HadBabits 8 October 2015 at 9:11 pm UTC
Do games that run in browser count? I don't know yet if I'll participate, as I'm trying a lot of things at the moment, however if I do I know of a couple of engines will create an html5 game, rather than an executable. I might give it a shot with one of those if Unity3D proves to be too challenging (or unstable on Linux).

Either way, I can't wait to see what the actual devs who frequent this site come up with


Last edited by HadBabits at 11 October 2015 at 12:26 am UTC
Zanval 8 October 2015 at 9:56 pm UTC
Aww we are already working on the ConstraintsJam for this month. Another GameJam would probably break our work schedule...

Working on a browser game for facebook with asynchronous coop multiplayer.
It's quite an experiment

That being said, I doubt we will have the time for another gamejam in october...
c0degunner 8 October 2015 at 10:52 pm UTC
This is a great idea and I'm intrigued by what will be produced. I will just be a spectator for this one but may participate in the next one.

As an incentive to participate, I don't mind donating a game to the winner of the jam via steam etc.
muntdefems 8 October 2015 at 10:53 pm UTC
I wonder how much (if any) would that negatively affect participation, but I would've liked it more if the rules included developing the game on Linux. You know, as a way of showing that our OS can be as good as anyone else's for game development. Maybe a special category for those games that do get developed on Linux?

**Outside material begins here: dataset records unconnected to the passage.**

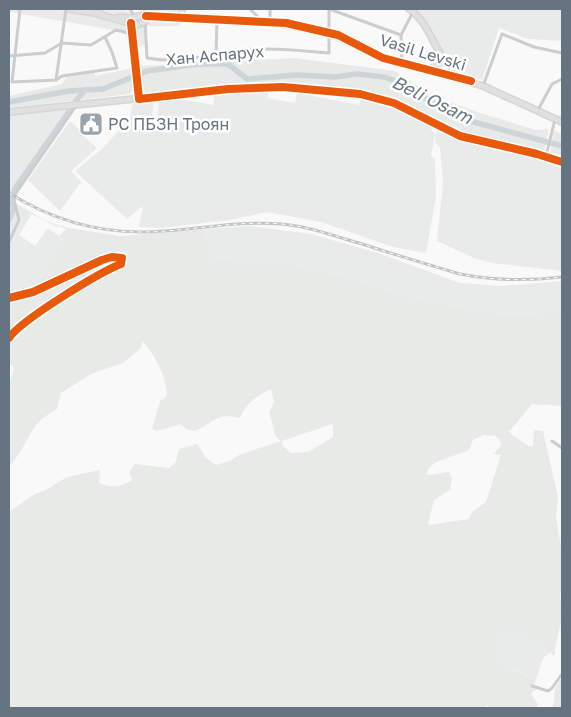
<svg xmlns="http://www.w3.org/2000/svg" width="571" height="717" font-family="'Golos Text',sans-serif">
<rect width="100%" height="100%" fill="#f9f9f9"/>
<g fill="#e9eaea" fill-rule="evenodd">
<path d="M 9,9 L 122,9 L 135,15 L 144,14 L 145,9 L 171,9 L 181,11 L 180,26 L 147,26 L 147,44 L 134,48 L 131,33 L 9,12 Z"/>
<path d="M 416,9 L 562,9 L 562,41 L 528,39 L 499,28 L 482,80 L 457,69 L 440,48 L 423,17 Z"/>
<path d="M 253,89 L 269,89 L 267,98 L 295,103 L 297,93 L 359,105 L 362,97 L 390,104 L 430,127 L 435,135 L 431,155 L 435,159 L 436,196 L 426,253 L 393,247 L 321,222 L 267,212 L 230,220 L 161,228 L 139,227 L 143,206 L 127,219 L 75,171 L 102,149 L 130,118 L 132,105 L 135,103 L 154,101 L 152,115 L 157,116 L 159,99 L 173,98 L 214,105 L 214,94 L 253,92 Z"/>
<path d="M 69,110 L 14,188 L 17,191 L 12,201 L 46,221 L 69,228 L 36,287 L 9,295 L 9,217 L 12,202 L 9,200 L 9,115 ZM 32,214 L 57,227 L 59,226 L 66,229 L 59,236 L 48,228 L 35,246 L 19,235 Z"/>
<path d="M 70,121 L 80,130 L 80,133 L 97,148 L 71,171 L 81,182 L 60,211 L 28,180 Z"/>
<path d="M 436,132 L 550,161 L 562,168 L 562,271 L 492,263 L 474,258 L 437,241 L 443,183 L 440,147 L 435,143 Z"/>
<path d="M 250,226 L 311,234 L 378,253 L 460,283 L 501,286 L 562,281 L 562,309 L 518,316 L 425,301 L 341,275 L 282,262 L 210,259 L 206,229 Z"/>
<path d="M 519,634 L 545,645 L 536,679 L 507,667 L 497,660 L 492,651 L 495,637 Z"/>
</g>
<g fill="#e7eae6" fill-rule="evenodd">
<path d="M 295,58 L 395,71 L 429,94 L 477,112 L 536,130 L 549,129 L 544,152 L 459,132 L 393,98 L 364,91 L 298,83 L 251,82 L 145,93 L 144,90 L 141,90 L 137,66 Z"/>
<path d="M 132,68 L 135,87 L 130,94 L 9,108 L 9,96 L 62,84 L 68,75 L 94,72 L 95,76 Z"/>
<path d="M 69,110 L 71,111 L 17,191 L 14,189 Z"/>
<path d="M 214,112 L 211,142 L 203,141 L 202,124 L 207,125 L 206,117 Z"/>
<path d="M 554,130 L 562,134 L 562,157 L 550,153 Z"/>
<path d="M 69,228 L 121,236 L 206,229 L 210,259 L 282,262 L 341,275 L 425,301 L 518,316 L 562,309 L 562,406 L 532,404 L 509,432 L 528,446 L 533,446 L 534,430 L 543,431 L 558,497 L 556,517 L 562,553 L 562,589 L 560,593 L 562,617 L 555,648 L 555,655 L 552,655 L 551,652 L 543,658 L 534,686 L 536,691 L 533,691 L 531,694 L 538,704 L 537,708 L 488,708 L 488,704 L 485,708 L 9,708 L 9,512 L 35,494 L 44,491 L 67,477 L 100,470 L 99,483 C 113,488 119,488 132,480 L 129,472 L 135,464 L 169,468 L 176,462 L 179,449 L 197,444 L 207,459 L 216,465 L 231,460 L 241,454 L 281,441 L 276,437 L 269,412 L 274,402 L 271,389 C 256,396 246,403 240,418 C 217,412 214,422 195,431 L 188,430 L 180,424 L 157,431 L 152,429 L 160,401 L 167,396 C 168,379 154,353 142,341 L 141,348 L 123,363 L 91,374 L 61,393 L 57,409 C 25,426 31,444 9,466 L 9,385 L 14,368 L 9,363 L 9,341 C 22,322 70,296 91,282 C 103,275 115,272 125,262 L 123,257 L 114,254 L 36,287 ZM 333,424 L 333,437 L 308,452 L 291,453 L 283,446 L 282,441 ZM 483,435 L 496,436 L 502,444 L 494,454 L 501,455 L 486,502 L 472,512 L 469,519 L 428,525 L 434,500 L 450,490 L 452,478 L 449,472 L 427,475 L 428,469 L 436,462 L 469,450 L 473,440 ZM 519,634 L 545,645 L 536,679 C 513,669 489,667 495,638 Z"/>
<path d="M 109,261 L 112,263 L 15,323 L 9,332 L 9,300 L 51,286 Z"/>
<path d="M 562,677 L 562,708 L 553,708 L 555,689 Z"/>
</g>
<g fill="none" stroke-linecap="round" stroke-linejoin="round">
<g stroke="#ced5d8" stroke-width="5.5">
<path d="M 9,102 L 69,91 L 103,89 L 147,71 L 198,64 L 228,64 L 247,79 L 296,75 L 335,77 L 357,74 L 384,77 L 413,87 L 427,100 L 470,121 L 562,146"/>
<path d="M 75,102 L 85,90"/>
<path d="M 9,220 L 14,208 L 10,202 L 16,187 L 70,110"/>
</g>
<g stroke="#d5d6d7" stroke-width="8">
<g id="secondary">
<path d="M 69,9 L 101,14"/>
<path d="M 409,9 C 434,26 433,59 462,76"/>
<path d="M 98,14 L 129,23 L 132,25 L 139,99"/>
<path d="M 143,15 L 147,18 L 145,22 L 137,25 L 131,23 L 131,18 Z"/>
<path d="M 146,16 L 270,22 L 329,33 L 383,58 L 483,86 L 562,122"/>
<path d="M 119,17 L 131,18"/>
<path d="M 181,18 L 182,9"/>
<path d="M 430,70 L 443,60"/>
<path d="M 9,112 L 228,89 L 296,87 L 360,94 L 385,100 L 450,132 L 537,154 L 562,162"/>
</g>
</g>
<g stroke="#cccdce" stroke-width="3">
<path d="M 20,9 L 12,82 L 56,80 L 62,76 L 117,68 L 112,52 L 105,37"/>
<path d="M 130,9 L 134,16"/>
<path d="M 250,9 L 262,21"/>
<path d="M 270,9 L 270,22"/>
<path d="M 329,9 L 401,35 L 413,12"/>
<path d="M 143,15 L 145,9"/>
<path d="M 145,22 L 147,58 C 184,65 208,53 243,50 C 271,47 301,51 329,53 L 329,9"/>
<path d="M 401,35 L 402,62"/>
<path d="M 216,55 L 217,19"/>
<path d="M 9,56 L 45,53 L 62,43 L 91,45 L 116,30 L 132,34"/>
<path d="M 56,80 L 66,9"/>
<path d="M 483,86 L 502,34 L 534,47 L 562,53"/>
<path d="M 538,110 L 552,84 L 562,79"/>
<path d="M 547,152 L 555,119"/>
<path d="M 9,242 L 19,220 L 14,200 L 16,193 L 76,106"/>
<path d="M 9,298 L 33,292 L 102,260 L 112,257 L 122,258 L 121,264 C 100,272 21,320 9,338"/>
<path d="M 552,441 L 562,448"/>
<path d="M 532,686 L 548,691 L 552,688 L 562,674"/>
</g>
<use href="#secondary" stroke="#e0e0e1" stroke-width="5"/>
<g stroke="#c2c3c5" stroke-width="3">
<path id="rail" d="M 9,193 C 49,218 93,232 141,232 C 188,232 234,220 281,224 C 308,226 333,236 359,243 C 393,254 426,264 460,274 C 495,281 527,281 562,277"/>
</g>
<use href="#rail" stroke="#fff" stroke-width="1" stroke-dasharray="4" stroke-linecap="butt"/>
<g stroke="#fff" stroke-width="11">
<g id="cycleway">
<path d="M 146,16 L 286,23 L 338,35 L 383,58 L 471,81"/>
<path d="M 131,23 L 139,99 L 228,89 L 283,87 L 360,94 L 394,103 L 460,136 L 537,154 L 562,162"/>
<path d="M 9,298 L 33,292 L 102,260 L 112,257 L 122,258 L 121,264 C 100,272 21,320 9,338"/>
</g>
</g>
<use href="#cycleway" stroke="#e8590c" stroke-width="8"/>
</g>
<defs>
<g id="civic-square" transform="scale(1.25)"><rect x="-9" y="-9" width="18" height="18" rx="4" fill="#99a3ab" stroke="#fff"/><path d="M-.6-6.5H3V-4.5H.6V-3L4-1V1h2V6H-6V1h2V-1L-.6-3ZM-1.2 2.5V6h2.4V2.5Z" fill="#fff"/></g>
</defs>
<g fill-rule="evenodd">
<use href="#civic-square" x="91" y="124"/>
</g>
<g text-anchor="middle" stroke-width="5" stroke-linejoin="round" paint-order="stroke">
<g font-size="16" fill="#667481" stroke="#fff">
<text transform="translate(423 52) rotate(17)" y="6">Vasil Levski</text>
<text transform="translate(215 55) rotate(-5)" y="6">Хан Аспарух</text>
</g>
<g font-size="16" fill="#667481" stroke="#fff" text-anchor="start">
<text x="108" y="130">РС ПБЗН Троян</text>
</g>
<g font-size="18" font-style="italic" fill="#667982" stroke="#fff">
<text transform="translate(432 100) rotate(26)" y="6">Beli Osam</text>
</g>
</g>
<rect width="571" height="717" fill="none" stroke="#667481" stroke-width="20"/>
</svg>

PS: Excellent initiative, by the way! Cannot wait to play the games that come out of the GOL Game Jam!


Last edited by muntdefems at 8 October 2015 at 10:54 pm UTC
WhyAmISuchABeautifulPanda 9 October 2015 at 12:39 am UTC
Really love the Idea of a GOL Gamejam, but I can't code at all. I participated one time as an artist in a Ludumn Dare, but never really done anything else besides that. Maybe this is a chance to be "thrown into the cold water" since in that environment I function the best
Are there any Tools for Linux out there that can be used to make simple games without extensive programming knowledge?


Last edited by WhyAmISuchABeautifulPanda at 9 October 2015 at 12:39 am UTC
stan 9 October 2015 at 1:44 am UTC
Sounds good to me!

wolfyrionall sounds nice and dreamy but who is gonna create a game in one week ?
Eh, you’ve never heard of the many two-days game jams like Ludum Dare? The last ones had about 2 thousands games made in 2 or 3 days.
Red Ring Rico 9 October 2015 at 1:50 am UTC
I look forward to participating.


stan
wolfyrionall sounds nice and dreamy but who is gonna create a game in one week ?
Eh, you’ve never heard of the many two-days game jams like Ludum Dare? The last ones had about 2 thousands games made in 2 or 3 days.
I think it's more in relation to GOL than game jams as a whole.

WhyAmISuchABeautifulPandaReally love the Idea of a GOL Gamejam, but I can't code at all. I participated one time as an artist in a Ludumn Dare, but never really done anything else besides that. Maybe this is a chance to be "thrown into the cold water" since in that environment I function the best
Are there any Tools for Linux out there that can be used to make simple games without extensive programming knowledge?
Why not team up if programming isn't your thing?